Che il nome della madre di Maria di Nazaret fosse Anna a noi è noto solo attraverso un testo apocrifo (cioè non “canonico” e “ispirato”), il Protovangelo di Giacomo.
Alla base di questa identificazione c’è forse uno spunto biblico.
Anna, infatti, è il nome della madre del grande profeta Samuele, colei che nel suo cantico per la nascita prodigiosa del figlio (era, infatti, sterile) aveva offerto la base sulla quale Maria avrebbe poi intessuto il suo Magnificat.
Noi ora vorremmo proprio offrire alla lettura quell’inno, citato nel primo Libro di Samuele (2,1-10).

In realtà gli studiosi sono convinti che il canto sia stato posto successivamente sulle labbra di Anna perché esso ha le caratteristiche di un salmo regale in cui il sovrano ebraico, più debole rispetto alle grandi potenze, è sorretto ed esaltato dal Signore in cui egli confida. Questa è stata anche l’esperienza di Anna, donna umiliata perché sterile (in una civiltà agricola una donna che non genera è considerata come un ramo secco), ma sostenuta e glorificata da Dio che le dona un tale figlio.

Il movimento del cantico — che in filigrana rivela molti rimandi ai Salmi biblici — è teso lungo due traiettorie: da un lato il re ebreo debole, Israele povero, Anna sterile vincono i potenti, i ricchi e le rivali feconde perché dalla loro parte si schiera Dio; dall’altro lato, la vittoria offerta dal Signore è totale perché supera tutti i limiti umani, varcando anche la frontiera ultima, quella della morte. Ascoltiamo, allora il cuore dell’inno, ove le due componenti appaiono nitidamente e ove si intuisce di già il respiro del Magnificat: «L’arco dei forti s’è infranto, i deboli sono stati rivestiti di vigore. I sazi sono andati a giornata per un pane, gli affamati hanno finito cli faticare. La sterile ha partorito sette volte, la ricca di figli è sfiorita. È il Signore che rende povero e arricchisce, abbassa ed esalta. Dalla polvere solleva il misero, e il povero dall’immondizia, e li fa sedere coi capi del popolo, assegnando loro un seggio di gloria» (2,4-8).

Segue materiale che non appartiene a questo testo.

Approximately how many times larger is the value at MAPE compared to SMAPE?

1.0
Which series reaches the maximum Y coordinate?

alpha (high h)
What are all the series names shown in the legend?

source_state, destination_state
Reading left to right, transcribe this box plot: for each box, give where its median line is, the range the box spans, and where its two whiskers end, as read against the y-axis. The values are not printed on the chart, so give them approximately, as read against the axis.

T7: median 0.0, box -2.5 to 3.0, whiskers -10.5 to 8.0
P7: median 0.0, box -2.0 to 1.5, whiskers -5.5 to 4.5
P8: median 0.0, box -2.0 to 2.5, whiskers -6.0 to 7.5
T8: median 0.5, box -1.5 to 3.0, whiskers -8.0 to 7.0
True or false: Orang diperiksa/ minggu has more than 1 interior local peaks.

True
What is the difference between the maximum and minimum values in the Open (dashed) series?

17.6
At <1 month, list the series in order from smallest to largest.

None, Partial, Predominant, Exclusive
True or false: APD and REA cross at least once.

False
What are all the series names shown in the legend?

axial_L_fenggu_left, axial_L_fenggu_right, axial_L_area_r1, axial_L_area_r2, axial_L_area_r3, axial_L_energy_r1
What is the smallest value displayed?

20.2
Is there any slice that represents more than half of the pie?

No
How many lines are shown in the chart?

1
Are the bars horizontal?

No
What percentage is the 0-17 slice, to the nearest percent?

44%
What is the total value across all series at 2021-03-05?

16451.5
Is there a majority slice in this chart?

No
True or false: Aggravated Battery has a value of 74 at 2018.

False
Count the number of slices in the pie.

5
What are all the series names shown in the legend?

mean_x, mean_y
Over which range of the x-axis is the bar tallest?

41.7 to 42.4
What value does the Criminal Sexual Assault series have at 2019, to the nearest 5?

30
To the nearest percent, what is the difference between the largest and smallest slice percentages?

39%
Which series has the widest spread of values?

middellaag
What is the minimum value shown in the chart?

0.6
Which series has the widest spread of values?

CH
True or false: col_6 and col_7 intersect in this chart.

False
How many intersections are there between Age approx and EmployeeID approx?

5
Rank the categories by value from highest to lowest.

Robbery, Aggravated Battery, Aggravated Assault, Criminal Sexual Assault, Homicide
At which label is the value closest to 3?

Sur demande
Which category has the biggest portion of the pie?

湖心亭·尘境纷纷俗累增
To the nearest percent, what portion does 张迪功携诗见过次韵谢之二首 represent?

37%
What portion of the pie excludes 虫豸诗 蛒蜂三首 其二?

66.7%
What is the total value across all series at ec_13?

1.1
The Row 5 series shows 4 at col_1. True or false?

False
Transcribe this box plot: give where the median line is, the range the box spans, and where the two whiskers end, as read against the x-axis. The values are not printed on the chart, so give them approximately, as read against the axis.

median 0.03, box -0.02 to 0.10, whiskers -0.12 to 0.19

La finale del cantico è ugualmente significativa perché fa balenare il volto del re messia: «Il Signore.., darà forza al suo re, eleverà la potenza del suo consacrato (in ebraico “messia”)» (2,10). L’inno di Anna, allo stesso modo di quello che Maria intonerà davanti a Elisabetta, riaccende la fiducia e la speranza degli umili e degli umiliati. I “piccoli” del mondo si sentono rappresentati da Anna e da Maria. Lo scrittore francese Georges Bernanos nel suo famoso romanzo Diario di un curato di campagna (1936) affermava: «Lo sguardo della Vergine è il solo sguardo veramente infantile, il solo sguardo da bambino che si sia mai elevato sulla nostra vergogna e sulla nostra infelicità».

Questo sguardo “infantile” di fiducia era balenato anche negli occhi dell’antica donna ebrea Anna che, come racconta il primo Libro di Samuele, nella sua amarezza era subito corsa davanti al Signore nel santuario di Silo. E al sacerdote Eli, sconcertato perché — contro l’uso allora corrente — pregava in silenzio, essa aveva risposto con semplicità: «Sto sfogandomi davanti al Signore» (1,15). E il Signore era l’unico a sentire quella voce silenziosa.